Di akhir ceramah, panitia menarik sedekah bagi yang berkenan. Dengan beberap wadah kotak, surban, dan wadah lainnya. Beberapa panitia berjalan dari satu orang ke orang yang lainnya. Banyak sekali jamaah yang hadir  memberikan sumbangan. Mereka bagitu yakin dengan pembahasan tentang sedekah yang baru saja usai.
Aku berada di persimpangan. Antara memberikan sumbangan, uang terakhir yang semestinya aku persiapkan untuk membeli bensin. Antara ya dan tidak. Hatiku begitu menggebu ingin memberikan sedekah. Tapi motorku, meminta minum untuk melaju.
“Tidak usah disumbangkan. Kamu mau motormu didorong?” suara illusi di telinga kiriku.
“Sumbangkan saja. Kapan lagi ada kesempatan untuk menyumbang. Percayalah, sumbanganmu tidak akan sia-sia di sisi Allah swt.” di telinga kananku.
Keputusan akhirku adalah menyumbang. Dengan ikhlas. Apa pun yang terjadi dengan motorku, akan aku terima dengan lapang dada. Ada perasaan lega dalam hatiku. Dengan rasa ikhlas aku sumbangkan uang Rp. 5000,- untuk kemaslahatan masyarakat. Atau untuk lembaga keislaman lainnya.
Sekitar jam 10.00 malam, pengajian itu pun usai. Seluruh undangan terlihat puas. Mereka pulang ke rumah masing-masing dengan satu pemahaman baru, berkenaan dengan sedekah. Aku juga melangkah keluar dari tempat pengajian. Menuju vespa bututku. Dan aku pun pulang dengan hanya sisa bensin yang entah tinggal berapa meter lagi bisa melaju.
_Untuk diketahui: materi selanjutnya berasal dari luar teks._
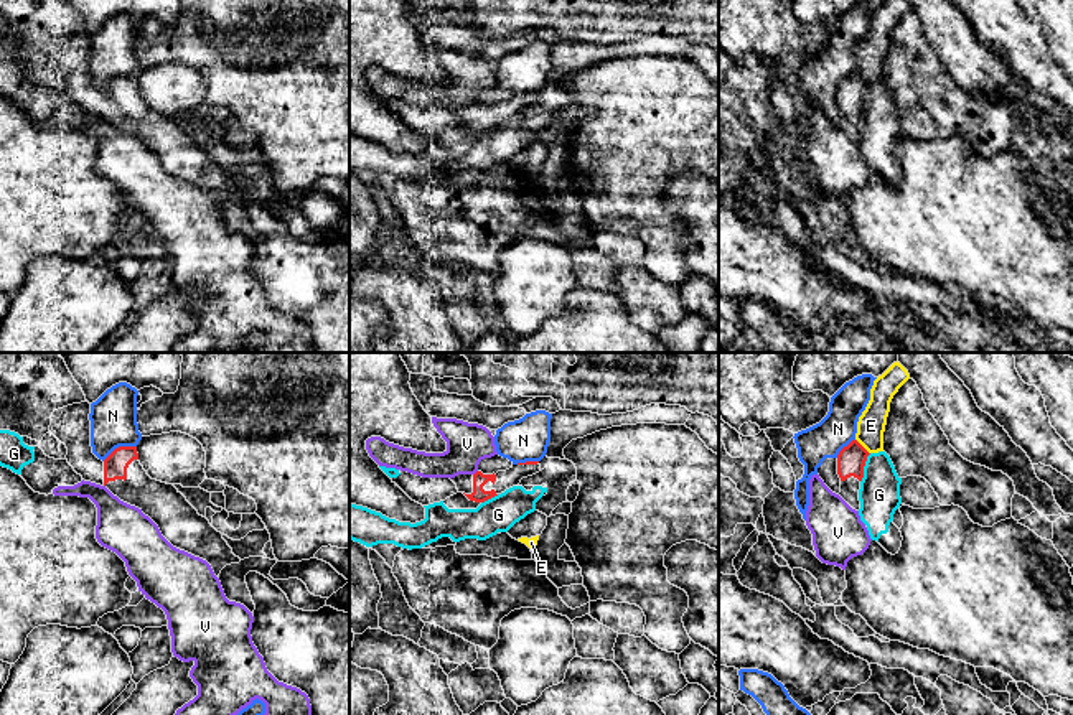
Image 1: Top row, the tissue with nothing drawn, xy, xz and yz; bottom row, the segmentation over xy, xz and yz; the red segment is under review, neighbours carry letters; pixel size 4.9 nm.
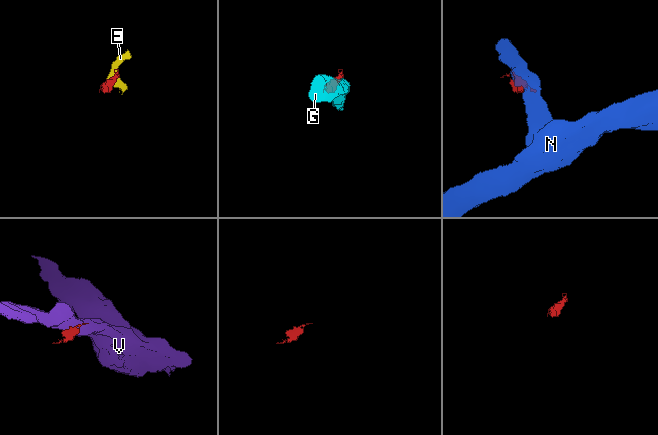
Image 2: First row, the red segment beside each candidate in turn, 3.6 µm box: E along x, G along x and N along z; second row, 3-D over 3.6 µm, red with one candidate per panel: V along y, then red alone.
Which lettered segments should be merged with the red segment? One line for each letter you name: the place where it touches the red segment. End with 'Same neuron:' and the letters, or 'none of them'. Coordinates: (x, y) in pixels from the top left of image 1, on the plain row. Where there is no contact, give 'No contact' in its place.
Same neuron: none of them

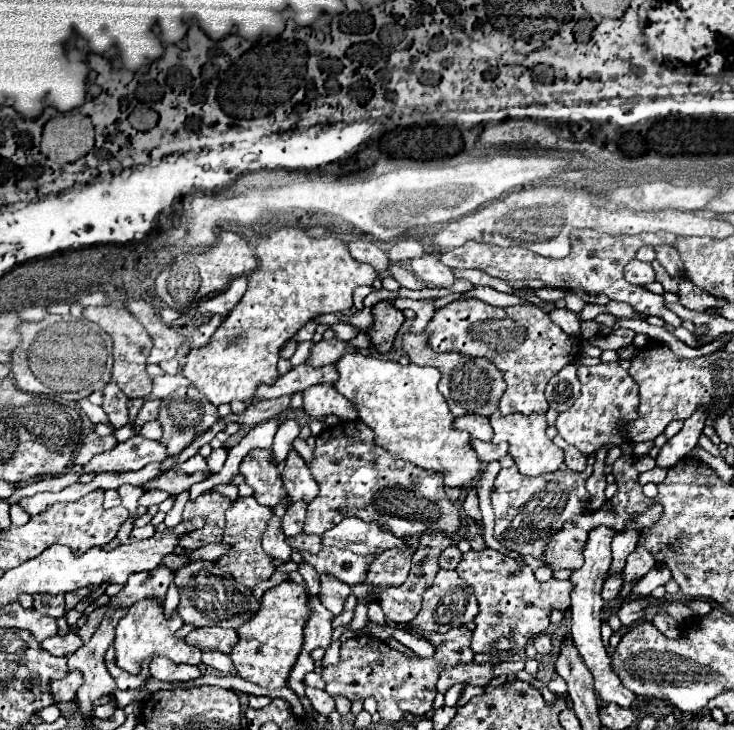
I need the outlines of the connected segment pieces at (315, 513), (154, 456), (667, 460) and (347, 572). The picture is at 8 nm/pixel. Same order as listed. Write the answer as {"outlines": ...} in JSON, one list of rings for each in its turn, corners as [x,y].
{"outlines":[[[[345,421],[317,435],[309,469],[319,483],[319,495],[309,503],[303,533],[323,535],[345,517],[359,517],[369,523],[375,521],[403,539],[433,531],[447,535],[463,535],[467,531],[463,519],[453,515],[453,503],[449,499],[427,497],[427,489],[421,487],[421,469],[403,459],[393,461],[385,449],[375,445],[371,429],[361,425],[361,421]]],[[[133,435],[131,439],[119,443],[115,449],[107,453],[95,455],[87,465],[71,465],[69,471],[75,473],[103,473],[103,471],[135,471],[153,461],[163,461],[167,451],[161,441],[151,441],[141,435]]],[[[697,409],[685,423],[683,423],[683,429],[673,435],[659,451],[657,455],[657,465],[663,467],[663,469],[669,469],[681,461],[683,457],[687,457],[687,453],[697,445],[697,439],[705,427],[705,421],[707,421],[707,413],[703,409]]],[[[325,547],[317,555],[309,551],[301,551],[301,557],[311,563],[319,575],[333,575],[347,585],[359,585],[367,579],[369,565],[373,563],[375,555],[357,555],[347,549]]]]}

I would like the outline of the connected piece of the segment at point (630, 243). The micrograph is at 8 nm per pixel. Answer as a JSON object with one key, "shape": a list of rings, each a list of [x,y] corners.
{"shape":[[[573,229],[571,231],[571,255],[561,261],[545,259],[533,251],[527,251],[525,247],[499,247],[499,245],[483,245],[477,241],[467,241],[461,247],[455,247],[441,255],[441,261],[455,269],[471,269],[477,267],[491,277],[499,277],[505,281],[533,281],[539,279],[545,283],[545,287],[557,287],[557,289],[583,289],[589,295],[607,295],[613,301],[625,301],[633,305],[643,315],[657,315],[663,317],[665,323],[679,327],[681,319],[667,309],[663,295],[651,293],[645,287],[631,285],[623,279],[623,267],[635,257],[637,249],[643,245],[663,245],[671,243],[675,245],[677,235],[673,233],[639,233],[639,235],[627,235],[627,237],[615,237],[609,233],[595,233],[593,229]]]}

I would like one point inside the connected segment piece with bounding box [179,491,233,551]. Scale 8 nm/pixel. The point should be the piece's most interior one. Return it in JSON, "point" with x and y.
{"point":[212,506]}

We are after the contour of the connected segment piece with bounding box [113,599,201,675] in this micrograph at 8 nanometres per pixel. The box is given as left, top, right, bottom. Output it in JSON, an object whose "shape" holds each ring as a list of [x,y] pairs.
{"shape":[[[147,599],[147,601],[137,601],[135,605],[131,605],[127,609],[127,615],[119,621],[117,625],[117,633],[115,633],[115,663],[117,667],[129,671],[131,675],[137,675],[143,667],[145,661],[153,659],[153,657],[167,657],[173,663],[191,663],[191,665],[199,665],[201,663],[201,651],[195,647],[189,647],[185,643],[185,639],[175,637],[175,631],[183,625],[183,619],[175,613],[171,619],[167,619],[163,615],[163,605],[157,603],[155,599]]]}

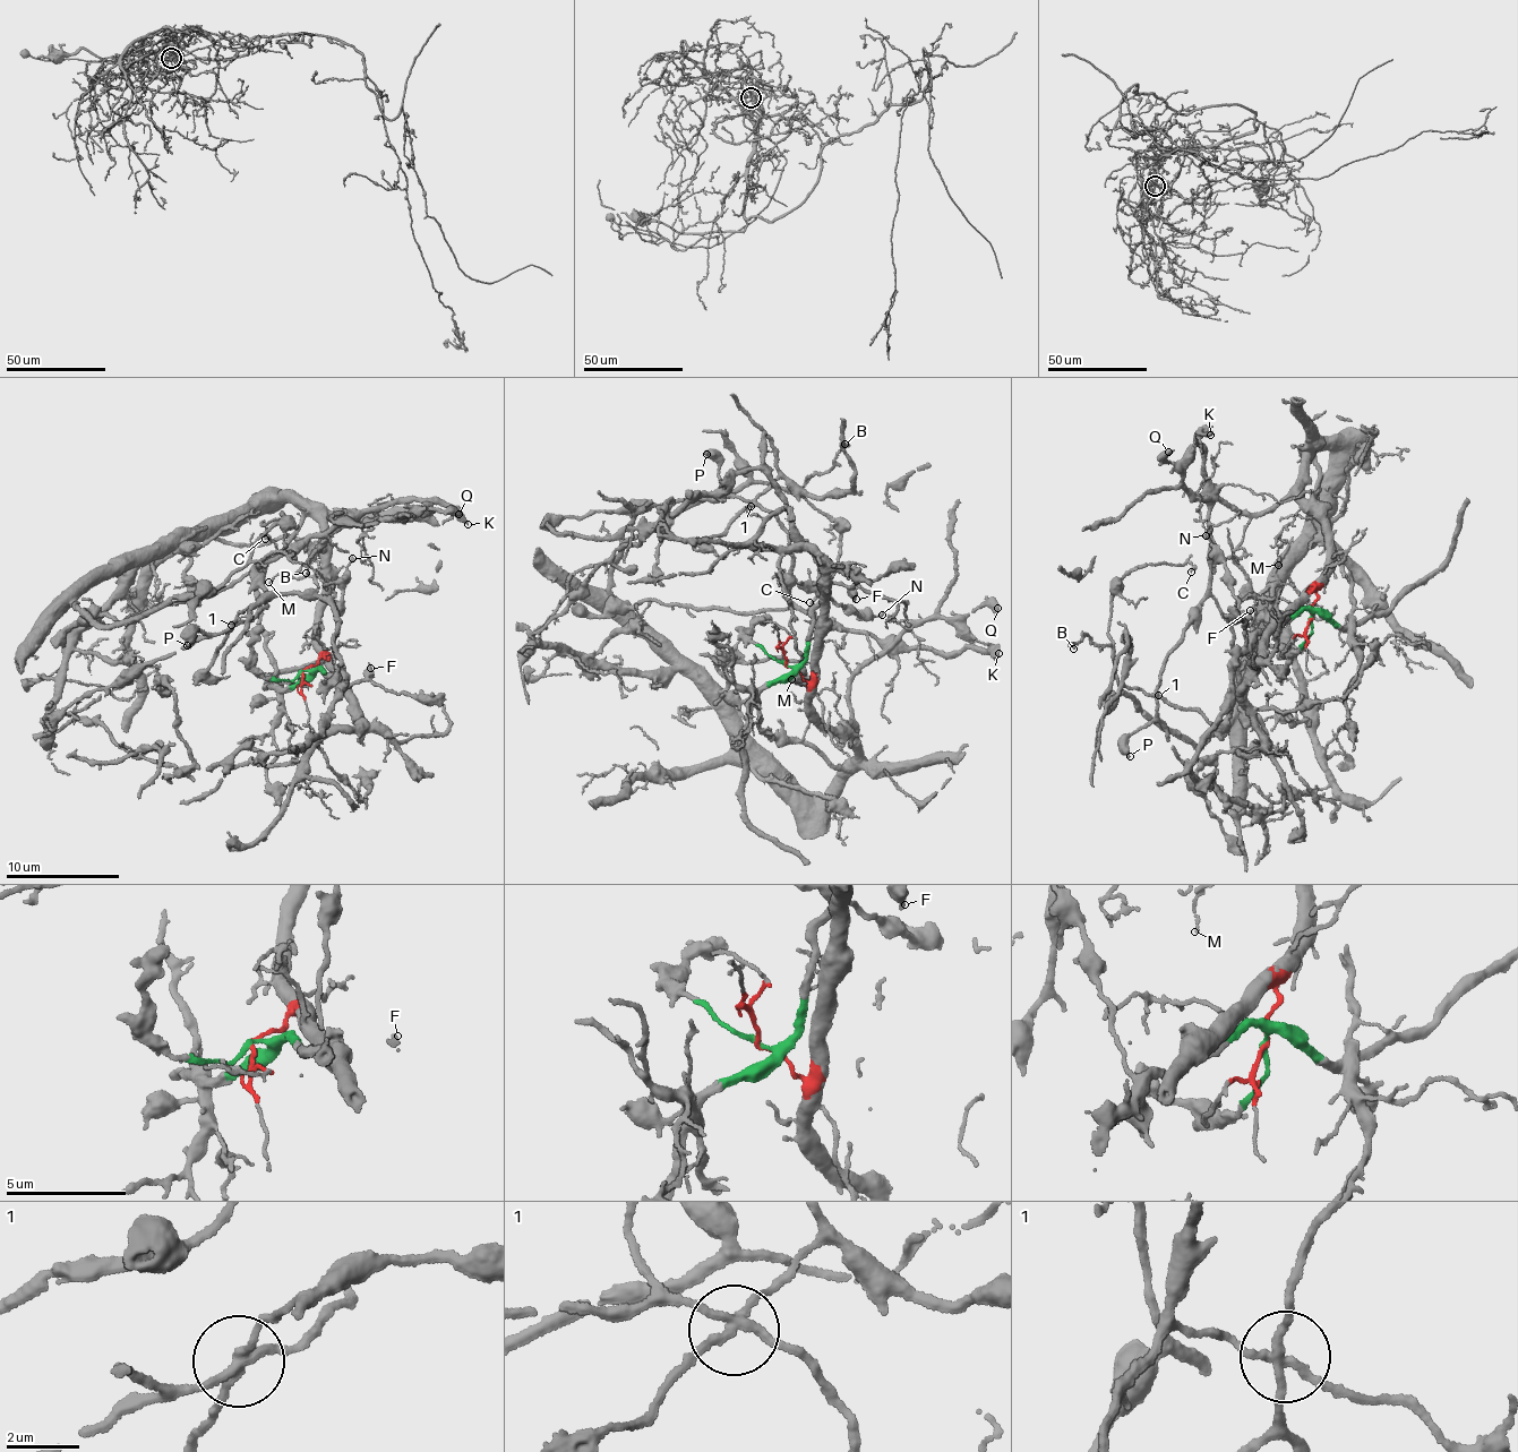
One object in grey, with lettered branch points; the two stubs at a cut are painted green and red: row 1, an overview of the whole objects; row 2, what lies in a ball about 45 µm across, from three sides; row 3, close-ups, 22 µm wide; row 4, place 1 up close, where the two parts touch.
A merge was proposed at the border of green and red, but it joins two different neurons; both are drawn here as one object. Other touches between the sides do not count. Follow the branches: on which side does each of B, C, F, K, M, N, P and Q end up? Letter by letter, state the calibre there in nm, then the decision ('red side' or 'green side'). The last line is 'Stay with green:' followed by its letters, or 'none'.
B: 120 nm thick; red side
C: 240 nm thick; red side
F: 480 nm thick; green side
K: 380 nm thick; red side
M: 110 nm thick; red side
N: 170 nm thick; green side
P: 440 nm thick; red side
Q: 500 nm thick; red side
Stay with green: F, N

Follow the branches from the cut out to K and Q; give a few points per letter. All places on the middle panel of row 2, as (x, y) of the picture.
K: (786, 664), (803, 678), (829, 732), (851, 720), (854, 675), (873, 658), (928, 645), (942, 652), (997, 653)
Q: (786, 664), (803, 678), (829, 732), (851, 720), (854, 675), (903, 633), (991, 603), (998, 609)

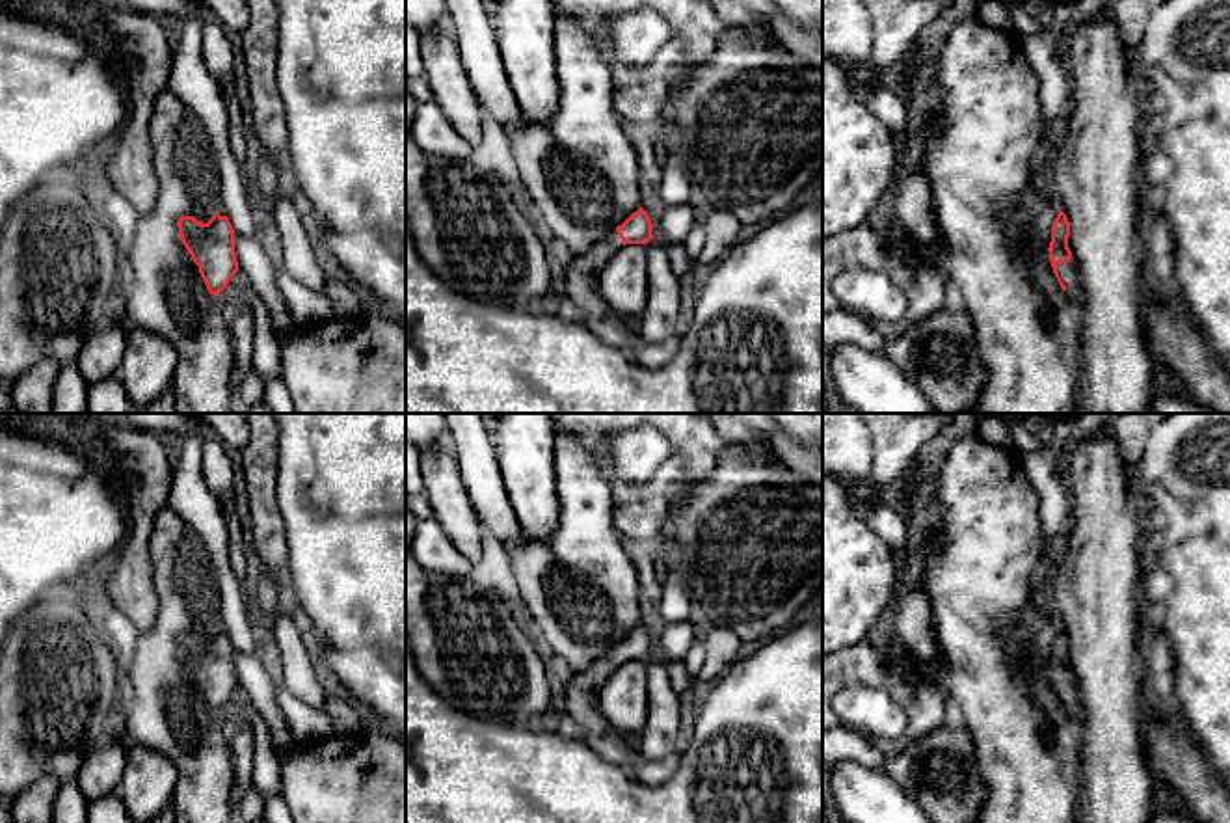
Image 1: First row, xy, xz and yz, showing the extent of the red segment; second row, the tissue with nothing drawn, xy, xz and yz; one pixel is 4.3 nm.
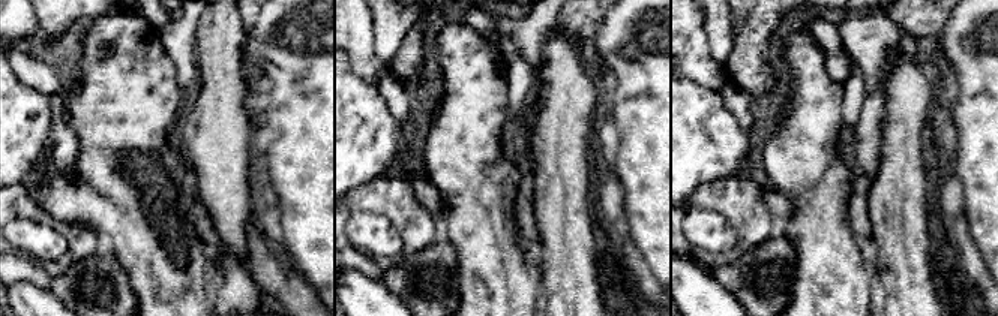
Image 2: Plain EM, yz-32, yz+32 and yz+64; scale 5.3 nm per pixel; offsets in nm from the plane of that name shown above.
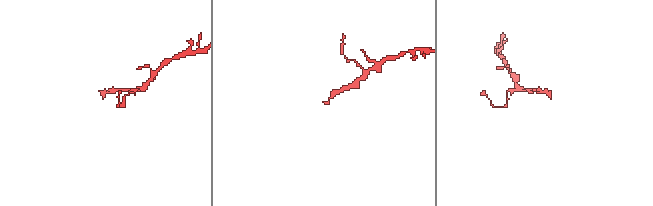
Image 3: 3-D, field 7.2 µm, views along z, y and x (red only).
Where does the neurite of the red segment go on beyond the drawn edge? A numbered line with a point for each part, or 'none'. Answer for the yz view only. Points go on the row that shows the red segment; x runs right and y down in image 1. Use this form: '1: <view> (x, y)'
1: yz (1067, 270)

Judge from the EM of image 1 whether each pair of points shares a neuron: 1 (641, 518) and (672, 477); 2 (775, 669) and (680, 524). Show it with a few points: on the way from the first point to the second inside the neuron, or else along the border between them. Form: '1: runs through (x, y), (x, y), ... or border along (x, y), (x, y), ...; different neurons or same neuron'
1: runs through (641, 509), (663, 486); same neuron
2: border along (789, 626), (760, 643); different neurons

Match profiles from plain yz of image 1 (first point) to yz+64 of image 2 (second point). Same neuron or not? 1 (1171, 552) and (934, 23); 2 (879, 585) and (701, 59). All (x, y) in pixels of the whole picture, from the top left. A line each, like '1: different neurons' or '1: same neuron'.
1: different neurons
2: different neurons

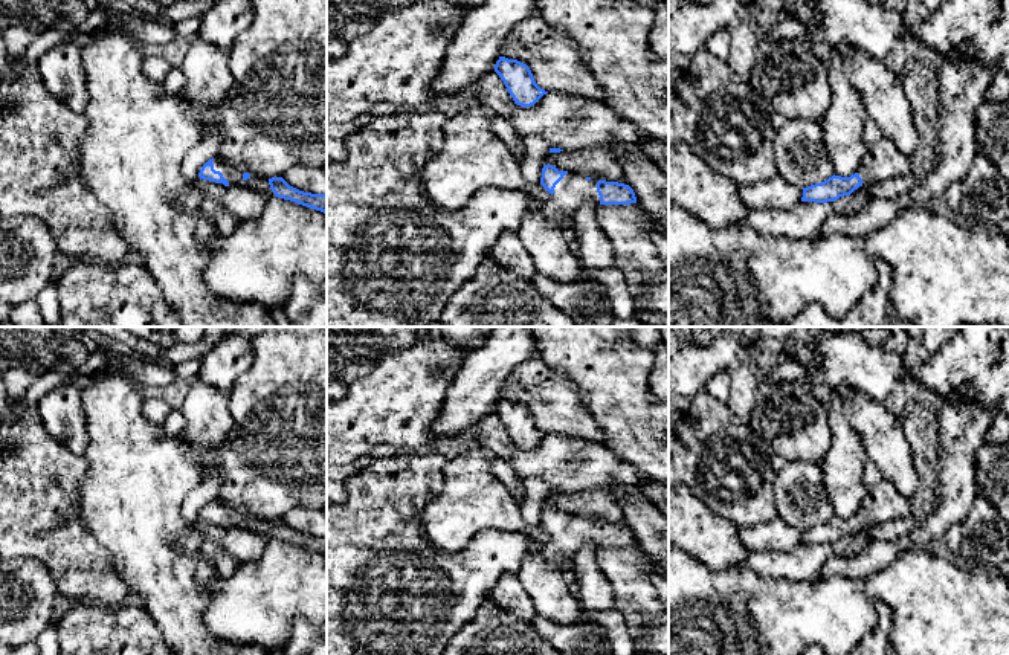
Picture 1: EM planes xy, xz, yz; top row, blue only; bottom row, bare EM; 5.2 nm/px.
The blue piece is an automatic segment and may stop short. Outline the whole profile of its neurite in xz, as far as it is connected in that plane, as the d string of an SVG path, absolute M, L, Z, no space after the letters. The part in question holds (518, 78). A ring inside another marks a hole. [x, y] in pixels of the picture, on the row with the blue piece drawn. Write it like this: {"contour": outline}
{"contour": "M499 56L495 72L504 81L514 104L521 107L531 107L548 93L536 84L530 67L517 60Z"}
Benar saja. Sekitar lima belas meter aku mengendarai motorku, bensin sudah habis. Dan tentu saja aku harus mendorongnya. Tidak mengapa. Aku ikhlas karena Allah semata. Di dalam gelap, aku terus mendorong motorku. Hingga di pertengahan perjalananku ke rumah, tiba-tiba ada mobil berhenti tepat di sampingku. Aku heran. Siapa gerangan punya mobil mewah ini?
“Umar, kenapa motormu?” Fahri, temanku, menyapaku dari atas mobil mewahnya.
“Hee, kehabisan bensin.” Jawabku malu-malu.
“Ayo cari bensin dulu. Titip motormu di dekat warung itu!” Ajak Fahri. Aku sedikit bingung. Tapi akhirnya mau juga.
Tidak tanggung-tanggung. Aku dibelikan 5 liter bensin. Kata Fahri, sisanya biar dibawa pulang. Aku mengucap syukur. Alhamdulillah, masih ada orang baik di zaman seperti ini.
Sebelum pulang, aku diajak Fahri mampir ke rumah makan. Rumah makan mewah dengan aneka menu masakan yang bermacam-macam. Aku disuruh ambil makanan semaunya. Sepuasnya. Aku tahu, Fahri, temanku ini secara materi memang termasuk sukses. Entah di luar itu. Semoga, lahir dan batin juga bahagia. Aku pulang dengan motor penuh bensin, masih ada lagi sisa, serta seporsi makanan untuk istriku yang dibelikan Fahri.
“Ya Allah, hanya dengan uang Rp. 5000, Engkau balas aku dengan berlipat ganda.” Desahku sebelum berpisah dengan Fahri.